Click the lock icon.
Enter an administrator’s user name and password, then click Modify Configuration (or use Touch ID).
Select LDAPv3, then click the Edit button (looks like a pencil).
Click New, then click Edit.
Enter a name in the Configuration Name field.
Enter the DNS or IP address of the Active Directory server in the Server Name or IP Address field.
If you want Open Directory to use SSL for connections with the Active Directory server, select Encrypt using SSL.
Before you select SSL, ask your Open Directory administrator if SSL is needed.

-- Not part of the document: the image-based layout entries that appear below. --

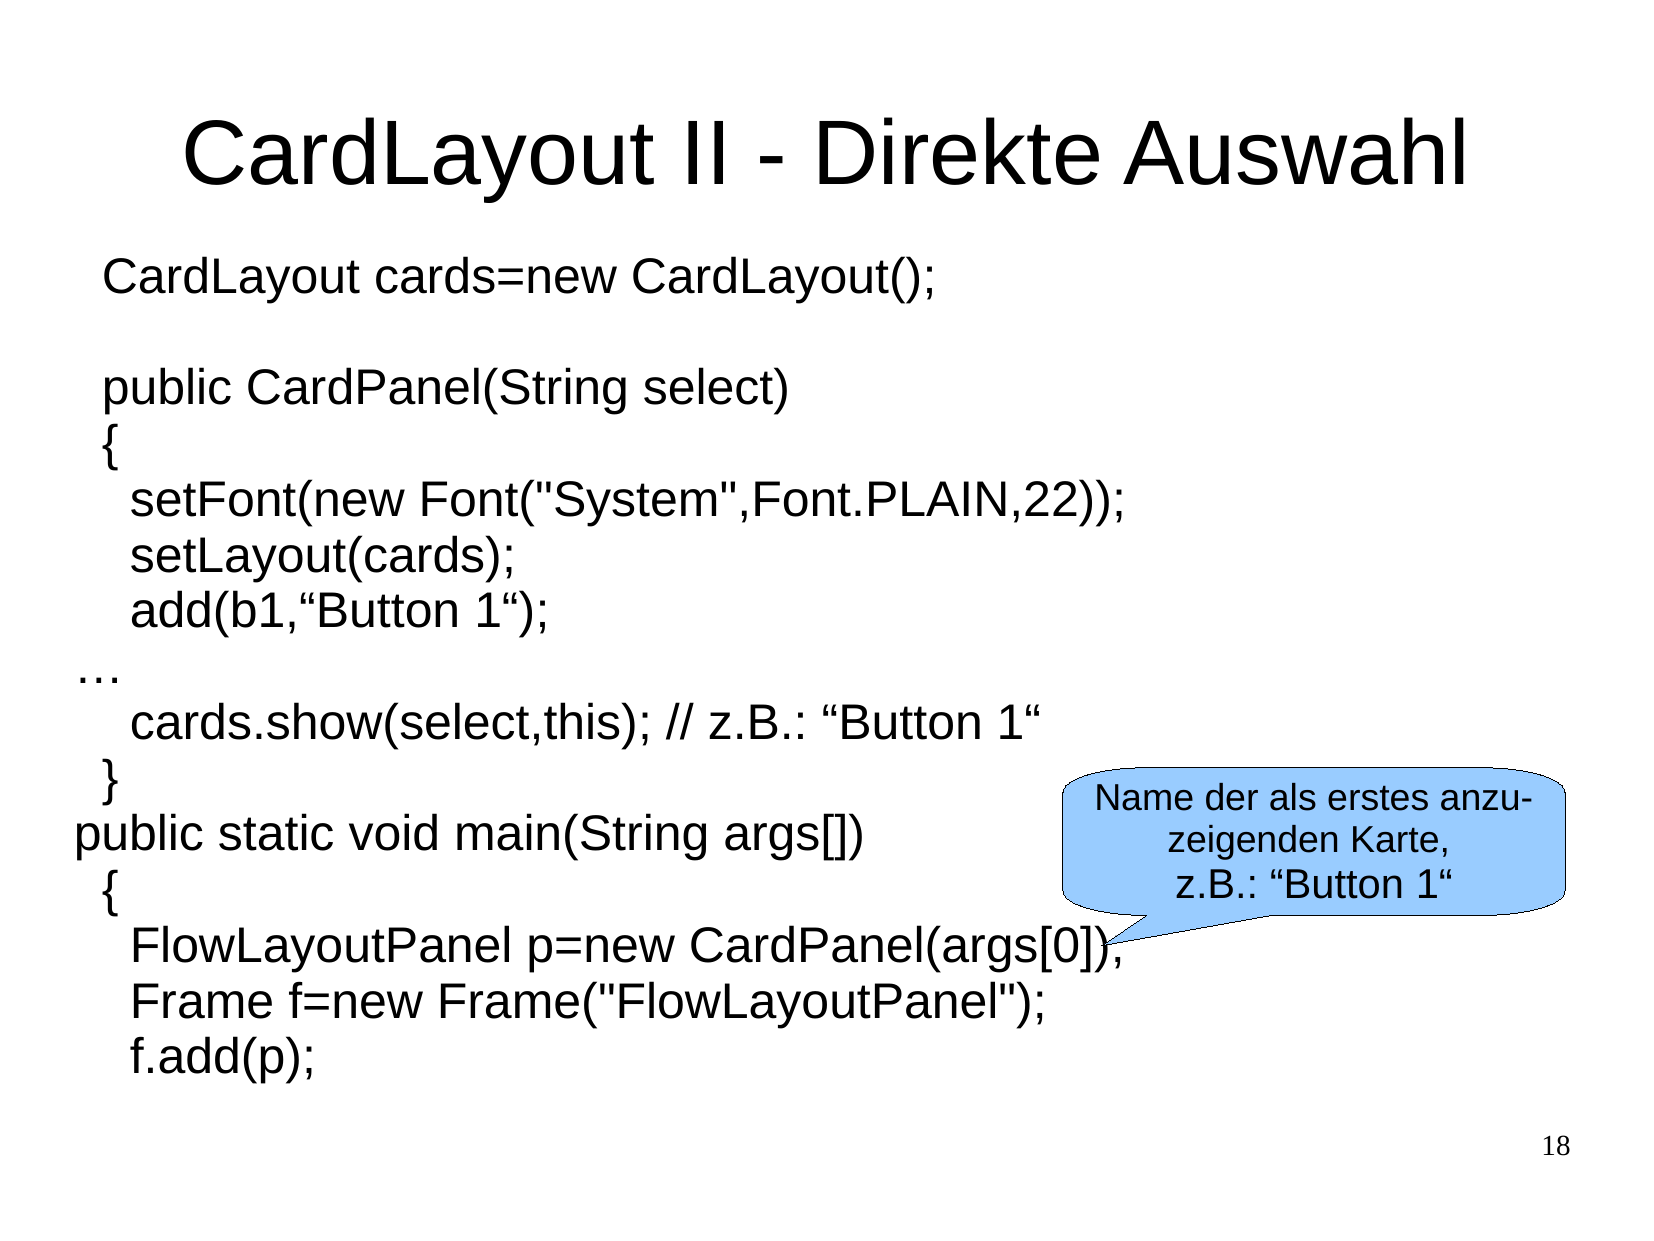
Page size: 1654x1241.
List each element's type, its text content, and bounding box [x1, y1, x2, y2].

text_box Name der als erstes anzu- zeigenden Karte, z.B.: “Button 1“ [1062, 767, 1566, 946]
title CardLayout II - Direkte Auswahl [82, 49, 1571, 240]
text_box CardLayout cards=new CardLayout(); public CardPanel(String select) { setFont(new Font("System",Font.PLAIN,22)); setLayout(cards); add(b1,“Button 1“); … cards.show(select,this); // z.B.: “Button 1“ } public static void main(String args[]) { FlowLayoutPanel p=new CardPanel(args[0]); Frame f=new Frame("FlowLayoutPanel"); f.add(p); [59, 240, 1625, 1182]
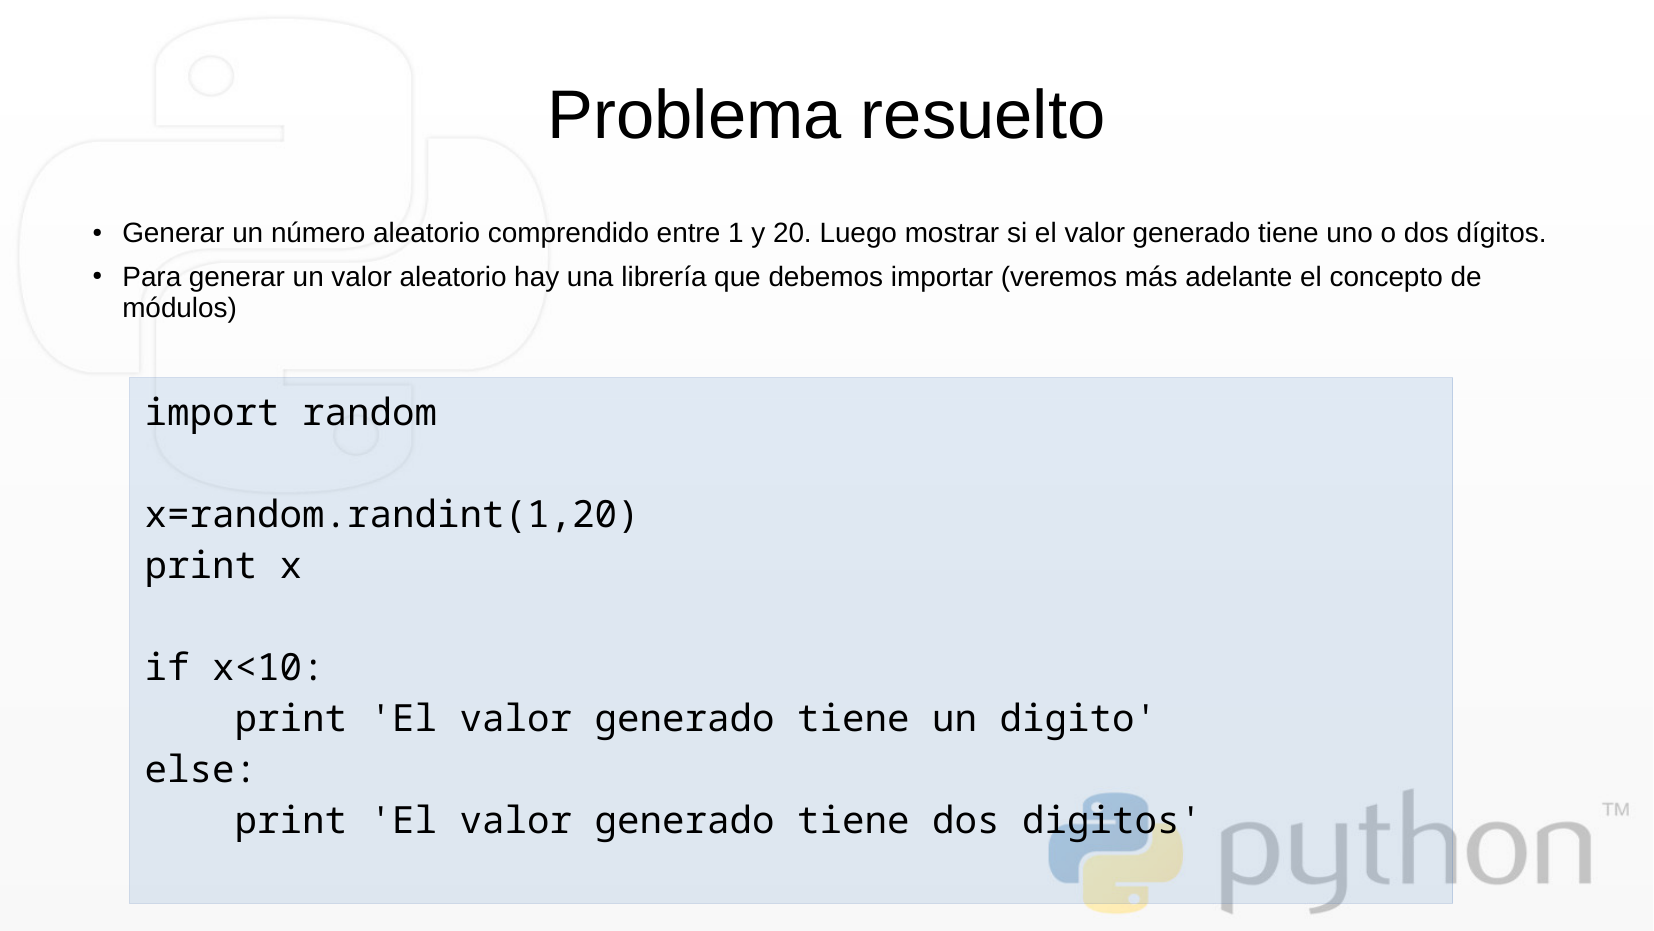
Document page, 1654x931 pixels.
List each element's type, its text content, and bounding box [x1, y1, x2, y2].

text_box import random x=random.randint(1,20) print x if x<10: print 'El valor generado tiene un digito' else: print 'El valor generado tiene dos digitos' [129, 377, 1453, 896]
picture [0, 0, 1654, 931]
list Generar un número aleatorio comprendido entre 1 y 20. Luego mostrar si el valor generado tiene uno o dos dígitos. Para generar un valor aleatorio hay una librería que debemos importar (veremos más adelante el concepto de módulos) [82, 217, 1571, 355]
title Problema resuelto [82, 37, 1571, 193]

If Directory Utility can’t contact the Active Directory server, you might need to adjust your configuration access settings. For more information, see Change the connection settings for an LDAP or Open Directory server.
Click Search & Mappings.
Click the “Access this LDAPv3 server using” pop-up menu, choose Open Directory, then enter a search base.
Typically, the search base suffix is derived from the server’s DNS host name. For example, the search base suffix could be “dc=ods,dc=example,dc=com” for a server whose DNS host name is ods.example.com.
The Active Directory mapping template for an LDAPv3 configuration maps some macOS record types and attributes to object classes and attributes that are not part of a standard Active Directory schema. You can change the mappings defined by the template, or you can extend the Active Directory schema.
Alternatively, you might be able to access your Active Directory domain through the Active Directory connector instead of LDAPv3. For more information, see Configure domain access.
Click Security.
If Active Directory requires authentication to connect, select “Use authentication when connecting,” then enter the distinguished name and password of an Active Directory user account.
Click OK to finish creating the LDAP connection.
Click OK to finish configuring LDAPv3.